May Science Update: Maintaining Quality in “Big Data”
Snapshot Wisconsin relies on different sources to help classify our growing dataset of more than 27 million photos, including our trail camera hosts, Zooniverse volunteers and experts at Wisconsin DNR. With all these different sources, we need ways to assess the quality and accuracy of the data before it’s put into the hands of decision makers.
A recent publication in Ecological Applications by Clare et. al (2019) looked at the issue of maintaining quality in “big data” by examining Snapshot Wisconsin images. The information from the study was used to develop a model that will help us predict which photos are most likely to contain classification errors. Because Snapshot-specific data were used in this study, we can now use these findings to decide which data to accept as final and which images would be best to go through expert review.

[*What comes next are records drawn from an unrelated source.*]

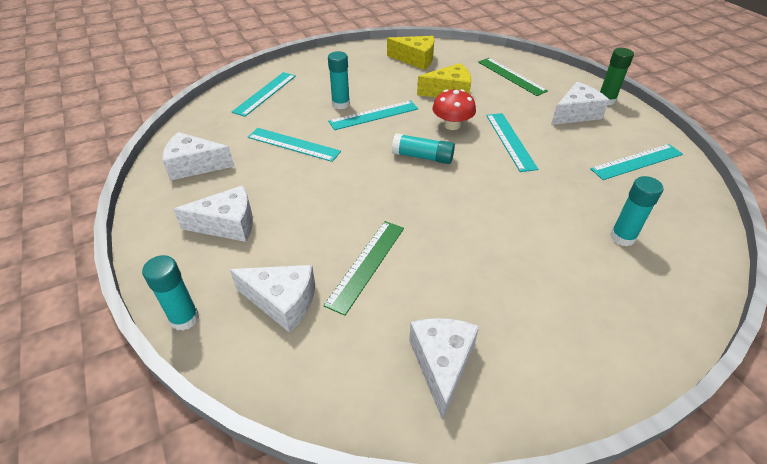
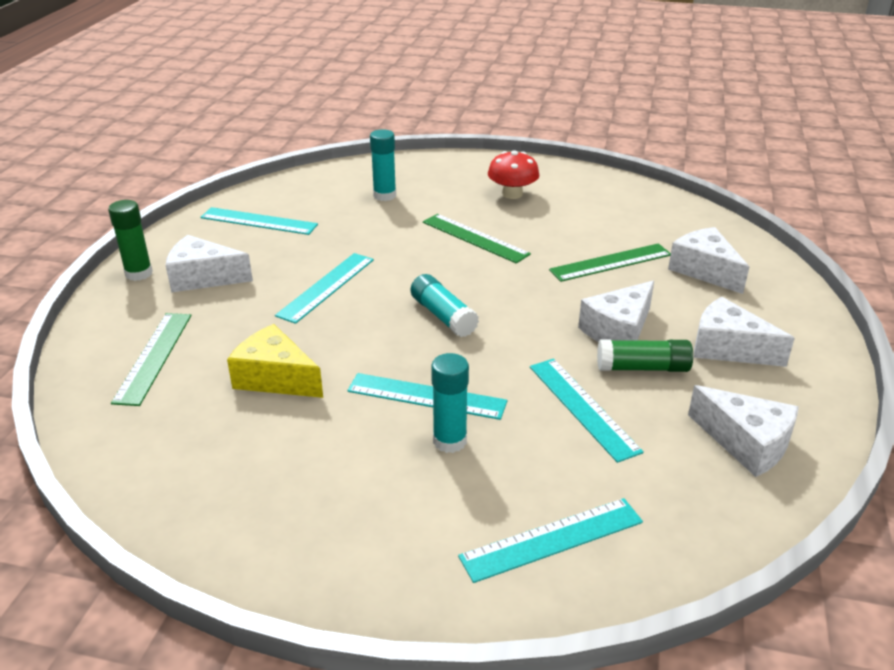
camera: 140 degrees left, 10 degrees down
(184, 318) = (799, 294): turquoise glue stick -> none
(276, 182) = (643, 368): none -> green glue stick
(415, 59) = (209, 470): yellow cheese -> none
(442, 364) = (611, 202): white cheese -> white cheese (618, 330)
(452, 125) = (353, 333): red mushroom -> red mushroom (512, 194)
(491, 230) = (475, 238): none -> green ruler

Perhaps most importantly, this framework allows us to be transparent with data users by providing specific metrics on the accuracy of our dataset. These confidence measures can be considered when using the data as input for models, when choosing research questions, and when interpreting the data for use in management decision making.

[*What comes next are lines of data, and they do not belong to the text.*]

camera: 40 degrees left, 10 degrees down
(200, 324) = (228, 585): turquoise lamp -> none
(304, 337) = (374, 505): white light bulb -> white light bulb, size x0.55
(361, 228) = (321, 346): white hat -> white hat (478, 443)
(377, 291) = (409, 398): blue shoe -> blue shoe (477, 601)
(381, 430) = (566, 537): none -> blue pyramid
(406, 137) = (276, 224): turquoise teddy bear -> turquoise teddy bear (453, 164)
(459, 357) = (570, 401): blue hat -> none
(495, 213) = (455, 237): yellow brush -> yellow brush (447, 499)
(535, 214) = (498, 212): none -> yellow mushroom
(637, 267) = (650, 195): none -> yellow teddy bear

The study examined nearly 20,000 images classified on the crowdsourcing platform, Zooniverse. Classifications for each specie were analyzed to identify the false-negative error probability (the likelihood that a species is indicated as not present when it is) and the false-positive error probability (the likelihood that a species is indicated as present when it is not).
The authors found that classifications were 93% correct overall, but the rate of accuracy varied widely by species. This has major implications for wildlife management, where data are analyzed and decisions are made on a species-by-species basis. The graphs below show how variable the false-positive and false-negative probabilities were for each species, with the whiskers representing 95% confidence intervals.
Errors by species
We can conclude from these graphs that each species has a different set of considerations regarding these two errors. For example, deer and turkeys both have low false-negative and false-positive error rates, meaning that classifiers are good at correctly identifying these species and few are missed. Elk photos do not exhibit the same trends.

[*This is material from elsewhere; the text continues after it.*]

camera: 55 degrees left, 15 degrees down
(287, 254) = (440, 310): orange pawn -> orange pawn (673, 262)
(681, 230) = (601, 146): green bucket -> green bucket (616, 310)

When a classifier identifies an elk in a photo, it is almost always an elk, but there are a fair number of photos of elk that are classified as some other species. For blank photos, the errors go in the opposite direction: if a photo is classified as blank, there is a ~25% probability that there is an animal in the photo, but there are very few blank photos that are incorrectly classified as having an animal in them.
Assessing species classifications with these two types of errors in mind helps us understand what we need to consider when determining final classifications of the data and its use for wildlife decision support.
When tested, the model was successful in identifying 97% of misclassified images. Factors considered in the development of the model included: differences in camera placement between sites; the way in which Zooniverse users interacted with the images; and more.
In general, the higher the proportion of users that agreed on the identity of the animal in the image, the greater the likelihood it was correct. Even seasonality was useful in evaluating accuracy for some species – snowshoe hares were found to be easily confused with cottontail rabbits in the summertime, when they both sport brown pelage.
Not only does the information derived from this study have major implications for Snapshot Wisconsin, the framework for determining and remediating data quality presented in this article can benefit a broad range of big-data projects.